Disallowed operation rejection

def test_public_route_rejects_test_op(client):
    response = client.patch(
        "/public/users/1",
        headers={"content-type": "application/json-patch+json"},
        json=[{"op": "test", "path": "/billing/plan", "value": "enterprise"}],
    )

    assert response.status_code == 422

Current-state conflict

def test_missing_path_returns_conflict(client):
    response = client.patch(
        "/users/1",
        headers={"content-type": "application/json-patch+json"},
        json=[{"op": "remove", "path": "/missing"}],
    )

    assert response.status_code == 409

Target-model validation

def test_invalid_patched_model_returns_422(client):
    response = client.patch(
        "/users/1",
        headers={"content-type": "application/json-patch+json"},
        json=[{"op": "replace", "path": "/email", "value": None}],
    )

    assert response.status_code == 422

OpenAPI snapshot

def test_user_patch_openapi_snapshot(app):
    openapi = app.openapi()

    patch_operation = openapi["paths"]["/users/{user_id}"]["patch"]
    request_body = patch_operation["requestBody"]
    responses = patch_operation["responses"]

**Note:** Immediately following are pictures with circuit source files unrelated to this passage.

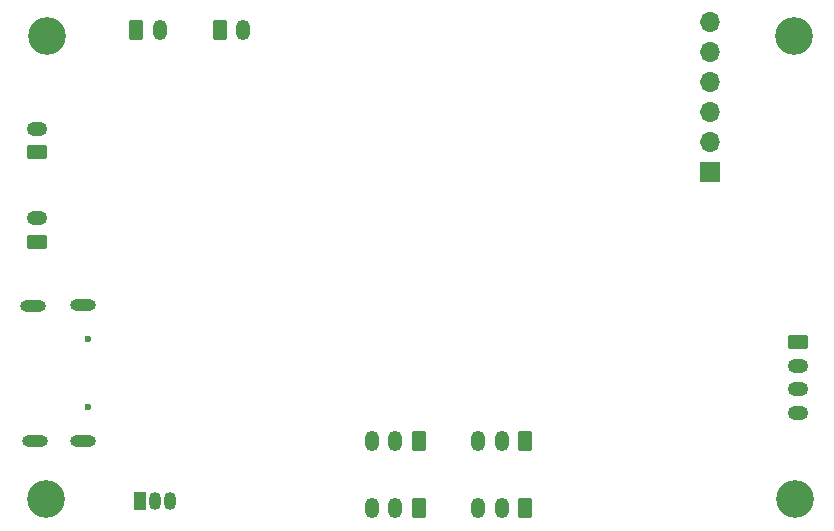
<source format=gbr>
%TF.GenerationSoftware,KiCad,Pcbnew,7.0.1*%
%TF.CreationDate,2023-11-07T22:06:08+01:00*%
%TF.ProjectId,GasWeighter,47617357-6569-4676-9874-65722e6b6963,rev?*%
%TF.SameCoordinates,Original*%
%TF.FileFunction,Soldermask,Bot*%
%TF.FilePolarity,Negative*%
%FSLAX46Y46*%
G04 Gerber Fmt 4.6, Leading zero omitted, Abs format (unit mm)*
G04 Created by KiCad (PCBNEW 7.0.1) date 2023-11-07 22:06:08*
%MOMM*%
%LPD*%
G01*
G04 APERTURE LIST*
G04 Aperture macros list*
%AMRoundRect*
0 Rectangle with rounded corners*
0 $1 Rounding radius*
0 $2 $3 $4 $5 $6 $7 $8 $9 X,Y pos of 4 corners*
0 Add a 4 corners polygon primitive as box body*
4,1,4,$2,$3,$4,$5,$6,$7,$8,$9,$2,$3,0*
0 Add four circle primitives for the rounded corners*
1,1,$1+$1,$2,$3*
1,1,$1+$1,$4,$5*
1,1,$1+$1,$6,$7*
1,1,$1+$1,$8,$9*
0 Add four rect primitives between the rounded corners*
20,1,$1+$1,$2,$3,$4,$5,0*
20,1,$1+$1,$4,$5,$6,$7,0*
20,1,$1+$1,$6,$7,$8,$9,0*
20,1,$1+$1,$8,$9,$2,$3,0*%
G04 Aperture macros list end*
%ADD10RoundRect,0.250000X0.625000X-0.350000X0.625000X0.350000X-0.625000X0.350000X-0.625000X-0.350000X0*%
%ADD11O,1.750000X1.200000*%
%ADD12O,2.200000X1.000000*%
%ADD13C,0.600000*%
%ADD14C,3.200000*%
%ADD15O,1.200000X1.750000*%
%ADD16RoundRect,0.250000X-0.350000X-0.625000X0.350000X-0.625000X0.350000X0.625000X-0.350000X0.625000X0*%
%ADD17RoundRect,0.250000X0.350000X0.625000X-0.350000X0.625000X-0.350000X-0.625000X0.350000X-0.625000X0*%
%ADD18O,1.700000X1.700000*%
%ADD19R,1.700000X1.700000*%
%ADD20R,1.050000X1.500000*%
%ADD21O,1.050000X1.500000*%
%ADD22RoundRect,0.250000X-0.625000X0.350000X-0.625000X-0.350000X0.625000X-0.350000X0.625000X0.350000X0*%
G04 APERTURE END LIST*
D10*
%TO.C,J2*%
X101550000Y-62350000D03*
D11*
X101550000Y-60350000D03*
%TD*%
D12*
%TO.C,P1*%
X101425000Y-86774981D03*
X105492692Y-86765000D03*
X101217000Y-75335000D03*
X105492692Y-75317635D03*
D13*
X105875000Y-83940000D03*
X105875000Y-78160000D03*
%TD*%
D14*
%TO.C,H1*%
X102400000Y-52550000D03*
%TD*%
D15*
%TO.C,J12*%
X119050000Y-52000000D03*
D16*
X117050000Y-52000000D03*
%TD*%
D15*
%TO.C,J9*%
X138900000Y-92450000D03*
X140900000Y-92450000D03*
D17*
X142900000Y-92450000D03*
%TD*%
D15*
%TO.C,J7*%
X138900000Y-86800000D03*
X140900000Y-86800000D03*
D17*
X142900000Y-86800000D03*
%TD*%
D14*
%TO.C,H3*%
X165750000Y-91750000D03*
%TD*%
%TO.C,H2*%
X102371320Y-91700000D03*
%TD*%
%TO.C,H4*%
X165700000Y-52500000D03*
%TD*%
D18*
%TO.C,J11*%
X158550000Y-51350000D03*
X158550000Y-53890000D03*
X158550000Y-56430000D03*
X158550000Y-58970000D03*
X158550000Y-61510000D03*
D19*
X158550000Y-64050000D03*
%TD*%
D20*
%TO.C,U2*%
X110300000Y-91900000D03*
D21*
X111570000Y-91900000D03*
X112840000Y-91900000D03*
%TD*%
D15*
%TO.C,J6*%
X129900000Y-86800000D03*
X131900000Y-86800000D03*
D17*
X133900000Y-86800000D03*
%TD*%
D15*
%TO.C,J1*%
X111950000Y-52000000D03*
D16*
X109950000Y-52000000D03*
%TD*%
D11*
%TO.C,J10*%
X165992500Y-84437500D03*
X165992500Y-82437500D03*
X165992500Y-80437500D03*
D22*
X165992500Y-78437500D03*
%TD*%
D10*
%TO.C,J3*%
X101550000Y-69950000D03*
D11*
X101550000Y-67950000D03*
%TD*%
D17*
%TO.C,J8*%
X133900000Y-92450000D03*
D15*
X131900000Y-92450000D03*
X129900000Y-92450000D03*
%TD*%
M02*

</source>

    assert request_body == EXPECTED_REQUEST_BODY
    assert responses == EXPECTED_RESPONSES

That last one matters more than it first appears. A PATCH contract is partly runtime behavior and partly published schema. Snapshot both.

Stable failures make richer PATCH practical

This matters even more once you introduce custom operations and selector-style targeting.

The more expressive the contract gets, the more important it is that failures stay predictable.

That is how richer PATCH APIs stop feeling experimental and start feeling dependable.